Article

RA Patient Refusing Relief: Whose Right to Decide?

A patient with rheumatoid arthritis declines to take pain relievers. His wife says he needs them, but won't admit it. What should be done?

Stonington SD. A Piece of My Mind: Whose Autonomy?  JAMA (2014) 312:1099-1100. doi:10.1001/jama.2014.8273

This essay recounts the case of a 64-year-old man with rheumatoid arthritis who refused to take to take nonsteroidal anti-inflammatory drugs for pain, which the author had recommended adding to his methotrexate. The patient's wife said, “It is just part of his self-image to be tough and not treat his pain.

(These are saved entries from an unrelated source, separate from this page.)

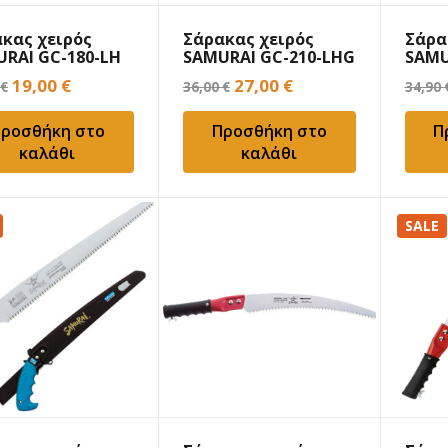
κας χειρός
Σάρακας χειρός
Σάρα
RAI GC-180-LH
SAMURAI GC-210-LHG
SAMU
m
21cm
24cm
Original
Η
Original
Η
19,00
€
27,00
€
€
36,00
€
34,90
price
τρέχουσα
price
τρέχουσα
ροσθήκη στο
Προσθήκη στο
Π
was:
τιμή
was:
τιμή
καλάθι
καλάθι
25,00 €.
είναι:
36,00 €.
είναι:
19,00 €.
27,00 €.
SALE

But he needs treatment, whether he will say so or not.”

This brought to mind a similar experience while the author was doing anthropological fieldwork on end-of-life care in Northern Thailand. Medical staff and the son overruled the wishes of an elderly man with colorectal cancer, who underwent repeated resuscitation at his son's insistence but died before a planned surgery.

Had doctors violated his autonomy? The author, a Westerner, thought so. But a Thai nursing student argued that he was "thinking like a foreigner." The father's role, she said, is to say he is ready for whatever comes. The son's role is to try everything possible until the end. "They both do the right thing," she said, "and they both get merit.”

The essay goes on to discuss the relationship between patient autonomy and the role of the family and others, and how “merit” relates to the Asian concept of karma.